Concepts¶

Optional reading. The library works fine if you skip this page — but understanding the moving parts helps when you want to tune results.

Asset types¶

Agent Library tags every file with an asset type:

Asset type	What's in it	Parser
`text`	Markdown, plain text	built-in
`code`	Source code (Python, JS, TS, Go, Rust, …)	regex-based symbol extractor
`pdf`	PDF documents	requires `pypdf` (in `[all]` extras)
`image`	PNG, JPG, GIF, WEBP	requires `Pillow` (in `[all]` extras)
`multimodal`	Reserved for documents that mix modalities (none of today's parsers emit this — but the enum value exists for forward compatibility, and `--asset_type=multimodal` is accepted as a filter)	—

When you search, the asset type is preserved on every result. You can filter on it:

librarian search "encrypt" --type code

Search modes¶

Three modes, chosen with --mode:

keyword — pure full-text search, BM25-ranked. Best for exact phrases or unique tokens. Fast.
semantic — pure embedding similarity (cosine distance against a sentence-transformer model). Finds meaning matches even when the wording differs. Slower; loads ~100 MB of model on first use.
hybrid (default) — runs both and merges. Each modality normalizes its scores to [0, 1]; the merger gives a small overlap bonus to chunks that match across modalities. This is what you want most of the time.

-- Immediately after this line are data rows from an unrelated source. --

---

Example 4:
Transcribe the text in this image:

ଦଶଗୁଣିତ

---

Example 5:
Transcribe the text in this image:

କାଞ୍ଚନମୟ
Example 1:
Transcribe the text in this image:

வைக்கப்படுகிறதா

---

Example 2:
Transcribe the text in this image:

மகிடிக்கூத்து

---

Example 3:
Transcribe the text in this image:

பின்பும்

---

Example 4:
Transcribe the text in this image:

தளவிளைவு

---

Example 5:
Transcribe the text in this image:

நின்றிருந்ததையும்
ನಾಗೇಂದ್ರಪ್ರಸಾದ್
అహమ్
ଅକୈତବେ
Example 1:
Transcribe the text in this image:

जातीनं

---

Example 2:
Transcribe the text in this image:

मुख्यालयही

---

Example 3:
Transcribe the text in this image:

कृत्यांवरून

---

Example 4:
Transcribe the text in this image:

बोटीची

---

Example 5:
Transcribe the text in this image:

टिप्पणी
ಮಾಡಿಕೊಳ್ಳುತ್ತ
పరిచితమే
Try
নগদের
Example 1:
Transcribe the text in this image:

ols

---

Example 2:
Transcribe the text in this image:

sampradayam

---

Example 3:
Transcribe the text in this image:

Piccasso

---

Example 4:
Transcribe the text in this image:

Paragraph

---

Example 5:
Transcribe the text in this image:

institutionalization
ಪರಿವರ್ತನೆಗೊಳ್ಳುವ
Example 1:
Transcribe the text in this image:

When ENABLE_CROSS_MODAL_SEARCH=true (the default), hybrid also runs separate embedding models for code (CodeBERT) and images (CLIP) when those extras are installed.

Chunking¶

Documents are split into chunks before indexing. Each chunk is what the search returns — a passage, not a whole file. This keeps results focused and gives you snippet-level scores instead of file-level.

The chunker is asset-type aware:

Markdown is split by headers (H1/H2) and paragraphs
Code is split by symbol (function, class, method)
PDFs are split by page
Images become a single chunk with metadata

Scoring & MMR¶

Results are scored 0 → 1. The blend is controlled by two knobs:

HYBRID_ALPHA (default 0.7): in non-cross-modal hybrid, the formula is alpha * vector_score + (1 - alpha) * keyword_score. Higher = lean on semantic match more.
MMR_LAMBDA (default 0.7): after blending, Maximal Marginal Relevance picks the top-K with a diversity bias. The formula is lambda * relevance - (1 - lambda) * max_similarity_to_already_selected. Lower = more diverse top-K (might miss the second-best answer if it looks too much like the first); higher = more relevance-focused.

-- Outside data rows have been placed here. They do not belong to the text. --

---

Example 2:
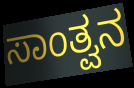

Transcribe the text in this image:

ಸಾಂತ್ವನ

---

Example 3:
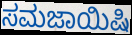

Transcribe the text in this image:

ಸಮಜಾಯಿಷಿ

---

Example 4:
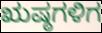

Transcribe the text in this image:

ಋಷ್ಠಗಳಿಗ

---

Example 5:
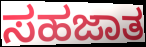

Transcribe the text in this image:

ಸಹಜಾತ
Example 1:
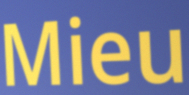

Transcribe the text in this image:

Mieu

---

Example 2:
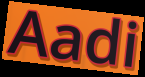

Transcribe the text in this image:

Aadi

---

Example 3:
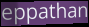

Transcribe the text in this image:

eppathan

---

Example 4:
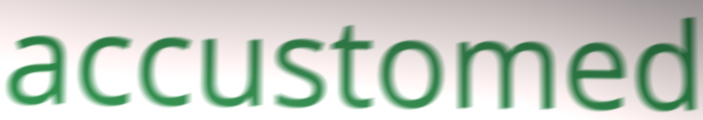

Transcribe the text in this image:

accustomed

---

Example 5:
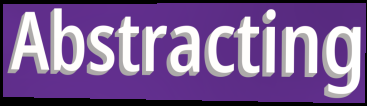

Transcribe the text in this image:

Abstracting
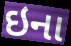
ઇના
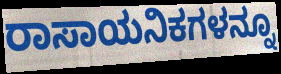
ರಾಸಾಯನಿಕಗಳನ್ನೂ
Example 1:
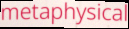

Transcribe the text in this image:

metaphysical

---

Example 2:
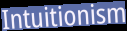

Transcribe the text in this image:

Intuitionism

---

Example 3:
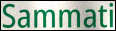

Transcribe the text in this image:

Sammati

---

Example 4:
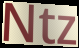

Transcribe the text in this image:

Ntz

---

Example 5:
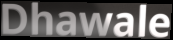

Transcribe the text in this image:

Dhawale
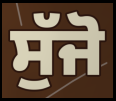
ਸੁੱਜੋ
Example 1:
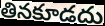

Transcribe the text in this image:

తినకూడదు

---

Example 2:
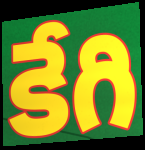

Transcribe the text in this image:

కేగి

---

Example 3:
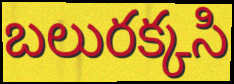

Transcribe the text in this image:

బలురక్కసి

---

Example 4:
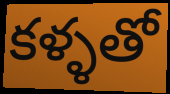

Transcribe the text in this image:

కళ్ళతో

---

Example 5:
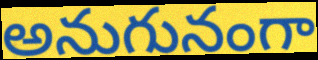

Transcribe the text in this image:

అనుగునంగా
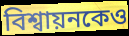
বিশ্বায়নকেও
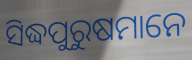
ସିଦ୍ଧପୁରୁଷମାନେ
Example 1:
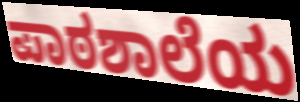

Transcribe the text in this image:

ಪಾಠಶಾಲೆಯ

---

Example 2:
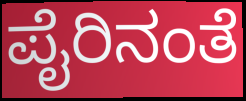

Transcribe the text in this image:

ಪೈರಿನಂತೆ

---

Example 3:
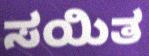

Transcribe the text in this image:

ಸಯಿತ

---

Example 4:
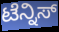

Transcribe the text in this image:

You can tweak both via environment variables or librarian config.

What lives where¶

File	What it is
`~/.librarian/index.db`	SQLite database with the FTS5 index, vector embeddings, and document metadata. Survives across sessions.
`~/.librarian/sources.json`	The list of registered sources (managed by `librarian add` / `rm`).
`~/.librarian/documents/`	Default location for content created via `add_to_library` from inside the MCP server (when no `directory` is given).

Delete index.db and re-run librarian add ... to rebuild from scratch.

MCP under the hood¶

When an AI assistant calls Agent Library, it speaks the Model Context Protocol — a JSON-RPC convention defined by Anthropic. librarian serve stdio talks MCP over stdin/stdout; librarian serve http talks MCP over HTTP streaming.

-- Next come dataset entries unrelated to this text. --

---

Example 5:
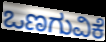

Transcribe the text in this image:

ಒಣಗುವಿಕೆ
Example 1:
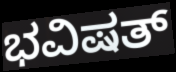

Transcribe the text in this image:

ಭವಿಷತ್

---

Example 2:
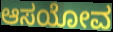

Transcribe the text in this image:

ಆಸಯೋವ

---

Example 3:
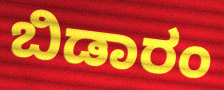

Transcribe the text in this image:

ಬಿಡಾರಂ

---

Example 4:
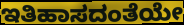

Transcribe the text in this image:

ಇತಿಹಾಸದಂತೆಯೇ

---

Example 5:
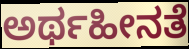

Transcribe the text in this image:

ಅರ್ಥಹೀನತೆ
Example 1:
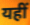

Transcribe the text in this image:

यहीं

The server advertises 9 tools:

Tool	Purpose
`Librarian_SearchLibrary`	The main thing — find content
`Librarian_ReadFromLibrary`	Read a full document by path
`Librarian_AddToLibrary`	Save new content into the library
`Librarian_UpdateLibraryDoc`	Replace a document's content
`Librarian_RemoveFromLibrary`	Drop a document from the index
`Librarian_ListLibraryContents`	List indexed documents
`Librarian_IndexDirectoryToLibrary`	Bulk-index a directory
`Librarian_GetLibraryOverview`	Inspect the library (sections / stats / tree)
`Librarian_SuggestLibraryLocation`	Recommend where new content belongs

Each takes typed arguments, returns typed JSON. The MCP host (Claude, Cursor) shows them under the server's name in its tool picker.